Both services are wireless, but weighing 5G against Starlink leaves Starlink in the dust. If you’re looking at fixed 5G home broadband, you can score cheaper plans with much better latency and potentially higher data rates, depending on the network. There are upfront modem costs, but they’re nowhere near as high as Starlink’s prices.

If you’re considering mobile 5G, device costs are higher — a Samsung Galaxy S20 FE, for example, will set you back $765 outright — but it’s still lower than Starlink. Some plans have data caps, but “unlimited data” plans are available.

The catch here is coverage areas. While 5G availability has been expanding in Canada, it’s still heavily concentrated on high population areas.
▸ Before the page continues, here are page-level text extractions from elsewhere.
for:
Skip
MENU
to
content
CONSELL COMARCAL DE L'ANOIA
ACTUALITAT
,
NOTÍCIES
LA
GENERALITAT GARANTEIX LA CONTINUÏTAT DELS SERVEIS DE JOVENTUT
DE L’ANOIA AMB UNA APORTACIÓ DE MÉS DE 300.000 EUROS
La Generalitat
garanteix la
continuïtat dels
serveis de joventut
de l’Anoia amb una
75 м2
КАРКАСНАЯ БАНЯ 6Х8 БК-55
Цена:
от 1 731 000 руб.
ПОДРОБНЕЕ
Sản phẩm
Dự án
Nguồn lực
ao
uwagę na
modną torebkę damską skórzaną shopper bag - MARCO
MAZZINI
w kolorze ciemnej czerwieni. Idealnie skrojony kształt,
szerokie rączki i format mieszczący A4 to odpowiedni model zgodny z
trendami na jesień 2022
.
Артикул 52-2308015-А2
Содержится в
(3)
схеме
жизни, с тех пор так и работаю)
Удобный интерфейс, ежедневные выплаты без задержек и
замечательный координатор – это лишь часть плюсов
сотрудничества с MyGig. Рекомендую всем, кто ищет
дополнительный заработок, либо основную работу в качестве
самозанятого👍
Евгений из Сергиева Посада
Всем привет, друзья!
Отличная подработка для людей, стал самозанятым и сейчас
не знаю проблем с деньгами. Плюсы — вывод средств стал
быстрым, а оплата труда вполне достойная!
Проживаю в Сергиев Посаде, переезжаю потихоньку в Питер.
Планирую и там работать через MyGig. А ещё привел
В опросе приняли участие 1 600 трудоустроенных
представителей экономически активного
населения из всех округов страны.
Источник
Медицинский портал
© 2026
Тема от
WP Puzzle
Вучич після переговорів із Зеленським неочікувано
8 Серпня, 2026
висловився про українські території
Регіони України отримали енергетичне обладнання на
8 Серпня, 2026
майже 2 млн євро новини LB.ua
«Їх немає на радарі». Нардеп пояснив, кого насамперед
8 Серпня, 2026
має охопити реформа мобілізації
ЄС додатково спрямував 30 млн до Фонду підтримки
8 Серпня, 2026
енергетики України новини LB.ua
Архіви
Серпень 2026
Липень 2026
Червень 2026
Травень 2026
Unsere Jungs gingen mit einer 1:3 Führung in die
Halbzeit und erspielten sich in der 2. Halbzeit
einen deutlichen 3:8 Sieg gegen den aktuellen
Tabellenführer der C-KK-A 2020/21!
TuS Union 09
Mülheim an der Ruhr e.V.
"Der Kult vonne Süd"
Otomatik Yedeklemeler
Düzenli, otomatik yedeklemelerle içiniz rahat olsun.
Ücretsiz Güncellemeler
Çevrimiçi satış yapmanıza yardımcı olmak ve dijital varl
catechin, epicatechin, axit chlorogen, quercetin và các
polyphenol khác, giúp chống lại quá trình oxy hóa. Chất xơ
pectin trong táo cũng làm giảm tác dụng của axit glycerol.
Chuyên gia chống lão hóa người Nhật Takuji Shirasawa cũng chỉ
Starlink can deliver a service to any open-air spot across Canada. You won’t get much of a 5G signal in the middle of Algonquin Park, but you could get a Starlink signal and service — the only other issue would be a sufficient power supply.

If you’ve signed up for Starlink, login to your customer portal to access help materials and get answers to your questions. You can also access support by logging into the Starlink’s mobile app, available for Android and iOS.

Starlink has been exploring plans to go public through its parent company, SpaceX. The exact timing has not been confirmed. Elon Musk has stated that the company needs to have a predictable cash flow before it can move forward with an IPO.

On October 8, 2021, it was revealed that SpaceX has a market valuation of over $100 billion. An agreement was reached allowing existing investors to sell private stock in SpaceX for $560 each. Up to $755 million in stocks can be sold.

Given that the company is headquartered in the US, it will likely go public on a US stock exchange like the Nasdaq or NYSE. To buy SpaceX stock, you’ll need a Canada-based trading platform that provides access to US stocks like CIBC Investor’s Edge, QTrade Direct Investing, Questrade, Wealthsimple or Scotia iTRADE.